→ Records supplied:
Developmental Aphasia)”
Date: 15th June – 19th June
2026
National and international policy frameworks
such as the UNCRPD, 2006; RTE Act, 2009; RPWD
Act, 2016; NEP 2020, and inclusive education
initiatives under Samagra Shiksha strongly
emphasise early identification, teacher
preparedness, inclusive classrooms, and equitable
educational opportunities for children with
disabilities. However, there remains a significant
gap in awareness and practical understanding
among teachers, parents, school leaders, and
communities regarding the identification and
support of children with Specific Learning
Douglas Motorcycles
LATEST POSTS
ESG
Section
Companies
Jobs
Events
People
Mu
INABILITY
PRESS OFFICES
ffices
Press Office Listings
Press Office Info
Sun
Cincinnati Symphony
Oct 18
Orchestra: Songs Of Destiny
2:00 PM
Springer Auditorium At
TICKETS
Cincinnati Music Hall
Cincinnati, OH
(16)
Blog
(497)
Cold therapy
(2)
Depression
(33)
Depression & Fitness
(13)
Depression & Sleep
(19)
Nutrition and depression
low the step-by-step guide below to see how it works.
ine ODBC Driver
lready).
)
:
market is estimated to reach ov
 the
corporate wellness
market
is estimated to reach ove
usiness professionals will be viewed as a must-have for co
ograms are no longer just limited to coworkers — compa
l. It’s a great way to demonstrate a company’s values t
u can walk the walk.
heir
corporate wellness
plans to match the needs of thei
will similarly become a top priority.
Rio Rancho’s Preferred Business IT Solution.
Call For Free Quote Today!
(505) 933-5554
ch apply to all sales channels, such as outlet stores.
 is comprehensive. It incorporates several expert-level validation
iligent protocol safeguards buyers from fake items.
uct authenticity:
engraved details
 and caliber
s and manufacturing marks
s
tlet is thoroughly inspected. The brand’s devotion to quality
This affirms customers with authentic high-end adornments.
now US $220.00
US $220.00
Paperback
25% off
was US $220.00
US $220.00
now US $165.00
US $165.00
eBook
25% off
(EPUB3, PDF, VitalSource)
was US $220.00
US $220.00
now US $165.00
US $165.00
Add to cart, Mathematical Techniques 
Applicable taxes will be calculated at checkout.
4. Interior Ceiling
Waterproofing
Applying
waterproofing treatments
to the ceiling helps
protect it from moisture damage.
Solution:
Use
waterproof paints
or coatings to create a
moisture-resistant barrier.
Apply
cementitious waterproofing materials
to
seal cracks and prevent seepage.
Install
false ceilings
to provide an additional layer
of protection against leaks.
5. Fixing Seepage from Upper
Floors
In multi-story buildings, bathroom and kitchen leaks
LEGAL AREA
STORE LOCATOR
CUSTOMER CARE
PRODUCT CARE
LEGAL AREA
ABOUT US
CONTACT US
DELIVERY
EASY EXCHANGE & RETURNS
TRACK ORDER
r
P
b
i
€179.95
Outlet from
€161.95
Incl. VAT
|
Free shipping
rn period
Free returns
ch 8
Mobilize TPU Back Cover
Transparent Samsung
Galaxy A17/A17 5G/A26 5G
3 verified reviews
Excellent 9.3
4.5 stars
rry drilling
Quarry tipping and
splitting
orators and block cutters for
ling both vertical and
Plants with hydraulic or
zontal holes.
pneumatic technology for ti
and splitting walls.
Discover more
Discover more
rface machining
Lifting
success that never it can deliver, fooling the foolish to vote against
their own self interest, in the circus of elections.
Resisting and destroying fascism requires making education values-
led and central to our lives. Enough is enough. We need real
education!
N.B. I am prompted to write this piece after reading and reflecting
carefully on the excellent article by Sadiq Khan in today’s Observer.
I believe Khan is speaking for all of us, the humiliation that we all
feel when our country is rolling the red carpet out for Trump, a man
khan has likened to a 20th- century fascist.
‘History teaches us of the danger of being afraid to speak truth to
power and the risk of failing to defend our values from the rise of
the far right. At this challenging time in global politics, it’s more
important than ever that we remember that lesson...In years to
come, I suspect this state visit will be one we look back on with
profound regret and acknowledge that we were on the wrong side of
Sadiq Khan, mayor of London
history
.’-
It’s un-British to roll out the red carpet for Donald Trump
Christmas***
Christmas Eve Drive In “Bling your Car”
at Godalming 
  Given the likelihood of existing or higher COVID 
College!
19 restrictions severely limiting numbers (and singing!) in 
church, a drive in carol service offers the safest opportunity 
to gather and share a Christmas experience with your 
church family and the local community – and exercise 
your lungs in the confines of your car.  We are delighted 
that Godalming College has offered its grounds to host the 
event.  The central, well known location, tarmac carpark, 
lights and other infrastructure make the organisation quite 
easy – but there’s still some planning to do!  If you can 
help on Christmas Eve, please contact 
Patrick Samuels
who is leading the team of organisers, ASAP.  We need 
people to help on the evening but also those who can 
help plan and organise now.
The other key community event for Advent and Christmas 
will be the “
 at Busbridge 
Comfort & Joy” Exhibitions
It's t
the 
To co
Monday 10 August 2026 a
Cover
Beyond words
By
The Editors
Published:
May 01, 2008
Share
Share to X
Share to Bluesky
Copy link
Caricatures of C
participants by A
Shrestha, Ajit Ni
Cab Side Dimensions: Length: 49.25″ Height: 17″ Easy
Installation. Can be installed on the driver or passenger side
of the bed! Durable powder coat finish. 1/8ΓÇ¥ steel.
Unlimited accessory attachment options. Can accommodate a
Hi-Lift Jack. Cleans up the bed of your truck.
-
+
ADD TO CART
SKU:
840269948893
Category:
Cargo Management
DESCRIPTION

→ Work item: How many lines in the listing contain the string "identification", matching case exactly? Reply with the number only.

→ Your response: 2